USB-C Will Deliver Up To 240W Of Power Starting This Year


The USB Implementers Forum (USB-IF), the group that develops the USB technology, has announced a new upgrade to the USB-C standard. The latest USB-C 2.1 revision allows the connector to send up to a whopping 240W of charging power. That’s more than twice the amount of maximum power the USB-C standard currently accommodates (100W).

The USB-IF is calling this upgraded technology Extended Power Range, or EPR. It may arrive in devices in the second half of this year, the group said in a statement.

“One hundred watts has served a lot of purposes, but there are markets that could benefit from more power – things like gaming notebooks or maybe a docking station that can distribute more power to the things connected to it,” said USB-IF Chairman Brad Saunders.


USB-C could soon start powering beefier gaming laptops and monitors

The USB-C specification 1.0 arrived in August 2014. Over the years and with multiple revisions, it has replaced several other ports on various types of devices, thanks to its faster power and data delivery. It is now the primary power source for smartphones, tablets, some notebooks, and even PCs.

However, plenty of other power-hungry devices such as gaming PCs, dock stations, and high-resolution monitors still rely on older technologies like the barrel jack adapter due to their higher wattage demand. Some laptops can charge through both USB-C as well as the barrel jack port. But the former technology is not able to charge them at full speed due to its current 100W power delivery limit.

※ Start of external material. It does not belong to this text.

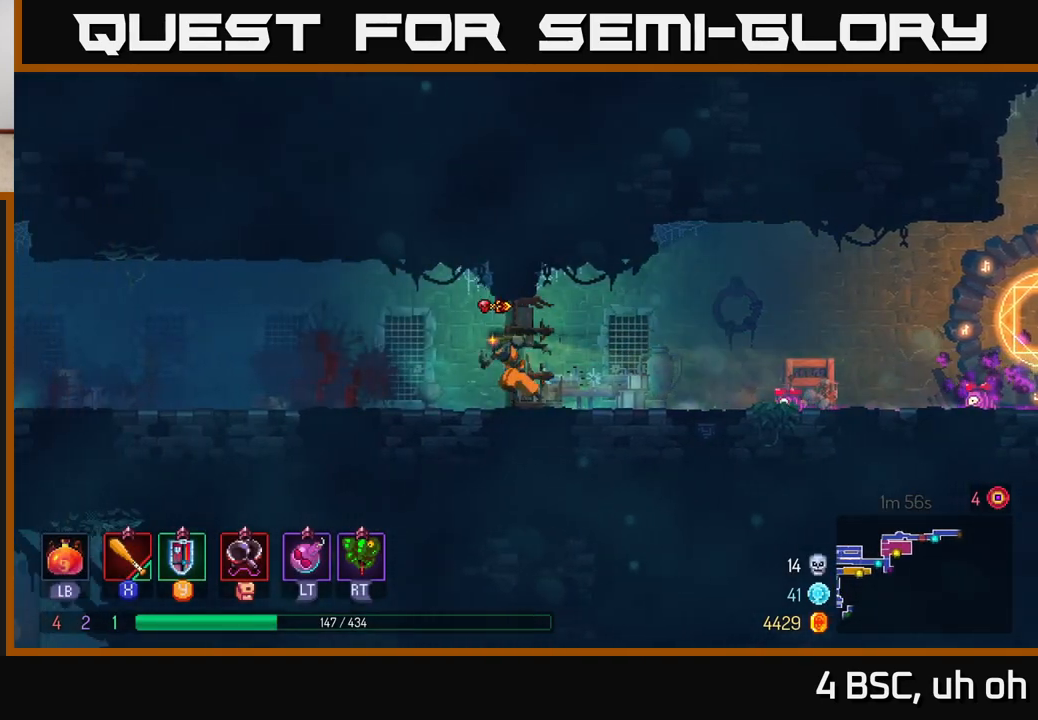
{"buttons": [], "left_stick": "left", "right_stick": "center", "events": [[283, "B", "down"], [400, "B", "up"]]}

With the latest development, such devices will be able to draw up to 240W of power over a USB-C cable. This will allow OEMs to completely do away with the barrel jack adapter. That’s one less power cable on users’ table as well.


That said, the latest USB-C standard will require special cables to deliver 240W of power to the devices. The cables will need to support 50V at 5A of electric current to be compliant. The USB-IF is also requiring the specialized EPR cables to feature visibly identifiable marks so that end users can easily distinguish them. This change may also affect the look of the current lower-power cables that max out at 60W of power. They are now called Standard Power Range, or SPR. EPR will replace the 100W cables.

240W of power may be enough to power several current-generation high-end devices. However, it certainly won’t be enough for everything. Something like a laser printer requires a lot of power that a USB-C cable cannot supply just yet. But the latest development means the same cable will work on your phone, tablet, and PC.